Mereka juga harus mengelola biaya secara lebih baik dan meningkatkan kualitas imbal balik. Beberapa juga menyarankan agar influencer tidak terpatok pada masalah jangka pendek. Mereka harus melihat bisnis ini dalam jangka panjang sehingga hubungan dengan klien tidak terhenti karena ada pandemi.
Pandemi kali ini juga akan mengubah peta influencer secara permanen. Pandemi akan memilah antarainfluencer yang benar-benar mengkreasi konten dengan yang sekadar menumpang tenar tanpa konten bermutu.
Mereka yang sekadar membuat promosi langsung produk alias berjualan dan tidak memberi makna bakal ditinggal. Mereka yang mengkreasi konten akan berpikir lebih lanjut tentang tampilan akun mereka ke depan, memikirkan untuk membuat penyesuaian konten, mereka juga mulai menganalisis apakah unggahan-unggahan mereka mempunyai makna di tengah ataupun seusai pandemi.
Isi konten, warna, dan juga "aura" akun menjadi perhatian karena tengah berada di dalam krisis. Mereka akan lebih sensitif alias tidak sembarangan dengan sejumlah isu untuk mengunggah konten.
Ada beberapa kasus di Indonesia, sejumlah influencer diprotes warga dan pengikut karena membuat konten pada saat yang tidak tepat, yaitu berkerumun ketika pemerintah melarang berkerumun. Mereka dinilai tidak sensitif dengan keadaan.
Untuk itulah, tidak salah apabila salah satu tulisan di laman Forbes beberapa hari lalu menduga akan terjadi migrasi dari generasi influencer ke generasi konten. Generasi konten sangat berbeda dengan generasi influencer.
Generasi konten berbasis pada otentisitas pemilik akun dan juga bagaimana ia bermanfaat bagi komunitas, publik, dan konsumen. Generasi influencer lebih dekat dengan dampak langsung biaya sponsor ke nilai penjualan, sementara generasi kreator melampaui urusan itu, yaitu mengkreasi bisnis masa depan tanpa meninggalkan urusan penjualan dan perhatian publik terhadap merek.
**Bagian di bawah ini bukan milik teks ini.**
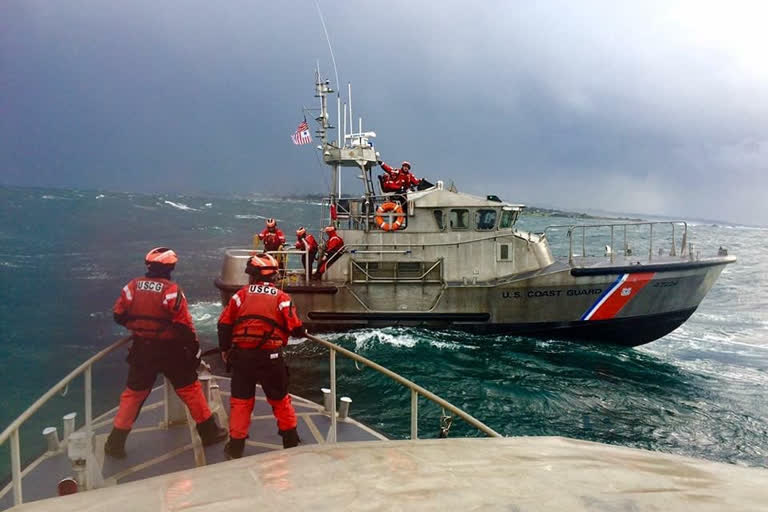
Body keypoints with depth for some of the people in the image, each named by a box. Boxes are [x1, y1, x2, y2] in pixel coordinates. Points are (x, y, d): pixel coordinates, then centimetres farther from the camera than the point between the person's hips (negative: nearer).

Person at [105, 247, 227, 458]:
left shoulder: (132, 286, -4)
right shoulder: (171, 290, -17)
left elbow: (118, 315, 5)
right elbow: (184, 325, -16)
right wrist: (194, 348, -3)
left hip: (141, 350, 4)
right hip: (170, 350, -4)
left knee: (133, 393, 17)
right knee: (190, 389, 11)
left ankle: (116, 442, 22)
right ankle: (209, 431, 19)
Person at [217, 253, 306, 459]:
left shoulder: (241, 294, 2)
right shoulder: (281, 297, -2)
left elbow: (224, 324, 1)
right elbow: (295, 328, -6)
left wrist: (224, 349, 14)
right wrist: (303, 332, 17)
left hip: (241, 355, 1)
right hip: (270, 356, 0)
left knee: (240, 400, 12)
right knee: (280, 399, 16)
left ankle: (236, 445, 15)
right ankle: (291, 439, 26)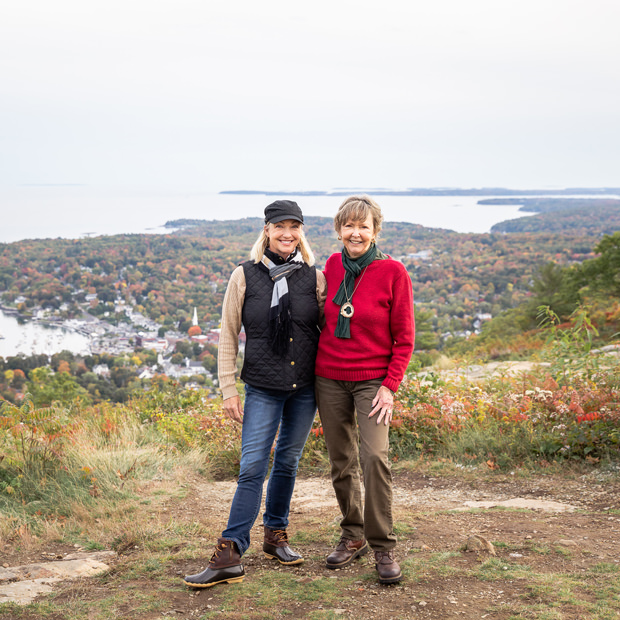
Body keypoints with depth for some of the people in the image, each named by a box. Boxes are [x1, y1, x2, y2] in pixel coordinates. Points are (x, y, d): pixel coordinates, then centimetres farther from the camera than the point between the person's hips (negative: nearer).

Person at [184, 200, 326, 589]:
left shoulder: (315, 277, 0)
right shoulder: (245, 277, -3)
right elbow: (229, 336, 1)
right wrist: (228, 388, -3)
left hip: (306, 387, 2)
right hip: (263, 389, -2)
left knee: (288, 462, 12)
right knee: (252, 468, -8)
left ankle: (276, 535, 28)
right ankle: (230, 555, -5)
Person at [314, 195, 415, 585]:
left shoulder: (393, 272, -8)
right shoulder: (333, 265, 4)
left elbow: (404, 337, -5)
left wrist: (390, 387, -11)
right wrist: (319, 361, 13)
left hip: (373, 380, -4)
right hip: (329, 377, 4)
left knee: (375, 456, -18)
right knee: (342, 463, 8)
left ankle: (383, 548, -6)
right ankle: (353, 537, 23)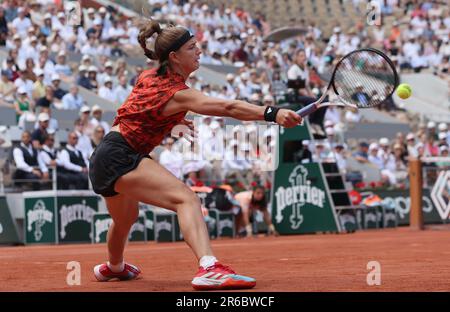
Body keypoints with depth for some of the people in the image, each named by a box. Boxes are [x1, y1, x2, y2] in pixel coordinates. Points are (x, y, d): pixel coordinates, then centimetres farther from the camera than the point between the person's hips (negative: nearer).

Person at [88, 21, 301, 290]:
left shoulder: (150, 76, 8)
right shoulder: (177, 94, -19)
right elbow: (228, 107, -33)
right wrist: (272, 113, -43)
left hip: (104, 158, 10)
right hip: (122, 158, -10)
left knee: (126, 218, 36)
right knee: (186, 199, -28)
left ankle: (113, 267, 66)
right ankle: (209, 269, -51)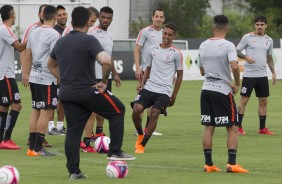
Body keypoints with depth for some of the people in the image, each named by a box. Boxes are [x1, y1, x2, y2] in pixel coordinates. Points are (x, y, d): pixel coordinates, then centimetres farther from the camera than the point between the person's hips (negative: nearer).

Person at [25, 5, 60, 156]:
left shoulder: (34, 33, 10)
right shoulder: (54, 34, -13)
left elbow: (28, 56, 15)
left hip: (34, 77, 8)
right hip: (47, 78, -8)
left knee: (35, 111, 12)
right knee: (46, 112, -3)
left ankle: (32, 147, 14)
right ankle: (38, 149, -5)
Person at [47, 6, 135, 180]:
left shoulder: (61, 42, 9)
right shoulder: (89, 40, -14)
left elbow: (51, 65, 26)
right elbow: (106, 61, -29)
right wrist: (104, 81, -14)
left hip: (66, 93, 6)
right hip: (87, 92, -6)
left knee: (73, 131, 9)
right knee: (118, 110, 14)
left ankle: (73, 171, 4)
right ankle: (115, 151, 11)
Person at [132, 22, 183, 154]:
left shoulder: (176, 53, 0)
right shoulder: (153, 49, 11)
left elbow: (179, 75, 6)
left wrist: (174, 95, 5)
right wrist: (142, 82, 4)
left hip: (164, 91, -3)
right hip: (149, 88, 3)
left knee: (154, 114, -14)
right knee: (136, 109, -16)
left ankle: (142, 145, -6)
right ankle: (140, 134, 10)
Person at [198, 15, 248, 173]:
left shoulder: (203, 46, 7)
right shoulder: (228, 46, -11)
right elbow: (234, 66, -25)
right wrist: (237, 84, -11)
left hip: (206, 89, 5)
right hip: (223, 90, -5)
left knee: (209, 127, 9)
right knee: (233, 128, 2)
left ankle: (209, 164, 8)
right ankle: (232, 164, -7)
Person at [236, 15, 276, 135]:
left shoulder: (269, 40, 10)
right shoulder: (247, 37, -4)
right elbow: (237, 51, -3)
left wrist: (273, 73, 11)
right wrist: (246, 57, -22)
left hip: (262, 76, 5)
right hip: (249, 75, -5)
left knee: (263, 101, 6)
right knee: (244, 100, -3)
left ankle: (262, 128, 14)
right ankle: (238, 127, 2)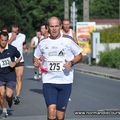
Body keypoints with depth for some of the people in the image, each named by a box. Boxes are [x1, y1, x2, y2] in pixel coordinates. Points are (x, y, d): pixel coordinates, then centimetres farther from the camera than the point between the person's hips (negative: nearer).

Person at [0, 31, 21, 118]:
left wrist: (15, 63, -8)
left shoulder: (12, 49, -8)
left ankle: (10, 100, 30)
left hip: (11, 75, -2)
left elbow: (19, 57, 9)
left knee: (8, 95, -8)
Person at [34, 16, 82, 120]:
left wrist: (71, 62, -12)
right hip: (49, 81, 0)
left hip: (65, 81, 0)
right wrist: (37, 62, -4)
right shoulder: (43, 43, 6)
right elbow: (36, 57, 20)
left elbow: (79, 55, 8)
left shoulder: (68, 41, 0)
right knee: (51, 110, -18)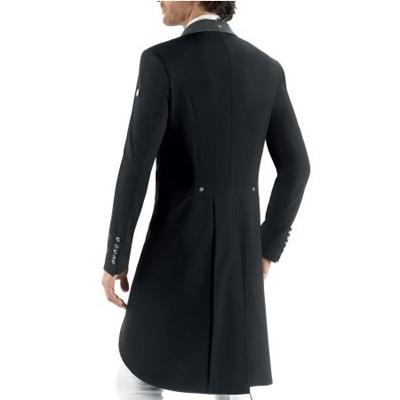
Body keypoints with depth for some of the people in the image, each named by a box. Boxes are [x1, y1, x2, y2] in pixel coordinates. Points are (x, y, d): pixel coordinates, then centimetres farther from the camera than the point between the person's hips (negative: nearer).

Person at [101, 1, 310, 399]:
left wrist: (115, 258, -7)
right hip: (239, 246, 5)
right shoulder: (267, 68, 5)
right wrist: (268, 247, 16)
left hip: (178, 246, -5)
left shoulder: (162, 60, -12)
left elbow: (136, 167, -16)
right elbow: (295, 167, 6)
Generasi kreator akan menawarkan potensi-potensi bisnis ke depan ketika merek menggandeng mereka karena tidak sekadar menawarkan produk. Generasi kreator ini tidak harus selebritas dan orang penting yang ada saat ini.
Kita tetap berpijak pada kenyataan, pengaruh telah terdistribusi ketika muncul media sosial. Kemunculan "selebritas" hiperlokal di daerah-daerah menjadi bukti tentang ini.